If something is everywhere and everyone trafficks in it, who gets to decide when it’s real or not? What happens when hip-hop stops being black culture and becomes simply youth culture?
Cecelia Cutler, a linguist at New York’s Lehman College, says that when kids who aren’t black traffic in hip-hop slang or African American Vernacular English — even if they aren’t themselves hip-hop fans — they’re not trying to mimic blackness, per se. They’re calling upon this language to signal (or “index,” as linguists like to say) some of the postures that people associate with hip-hop — coolness, toughness, hipness, swagger, separateness. The black part is being referenced, but it’s not quite the point. In some circles, Cutler said, hip-hop-inflected black speech has become a kind of prestige English.
It's long, and it's all that provocative and smart. Check it out. And the official NPR comment thread is already looking lively. Here's something I said to the author on Facebook:
I've already been circulating this article, because it's a home run. Bravo. I live in the SF Bay Area and you've definitely captured something about Oakland: my friends half-tease me when we are in Uptown and I say, “This looks like the America I was promised.”
I think you've managed a nuanced description of how the way we have been talking about appropriation has often been a little screwy. Minstrelsy and deracination are all too common, yes, and bad for all the reasons we know, and deserving of the vigorous critique they get. But the rhetoric of “appropriation” has been too broad and sloppy a brush. The implication that group X owns cultural idea Y and practice Z and so forth never really made sense. Culture just doesn't work that way; it's always a stew of overlapping influences.
These days, our mediasphere makes that process faster, and therefore more visible; I think that's part of what you're pointing to here.
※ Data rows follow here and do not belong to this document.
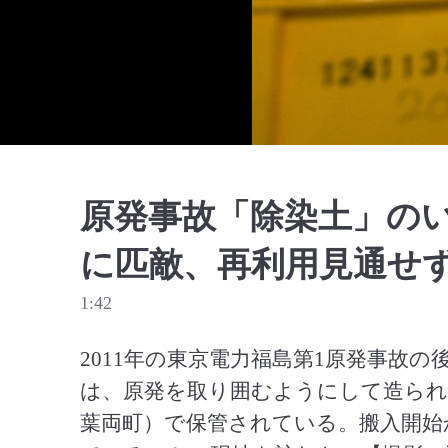
原発事故「除染土」の
に匹敵、再利用見通せ
1:42
2011年の東京電力福島第1原発事故
は、原発を取り囲むようにして造られ
葉両町）で保管されている。搬入開始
But I suspect more importantly, you're describing is the generational effects of some victories. Bigotry is a long way from being over, but we have a lot of young people who aren't poisoned by it in the same ways. And the effort to break the hegemony of White Culture has worked: a lot of people are seeing a lot more culture from folks different from themselves. It would be absurd to imagine that young people coming from that experience would dutifully obey the boundaries of what culture they supposedly do and do not “own” because of the racial identity which they viscerally know is socially constructed.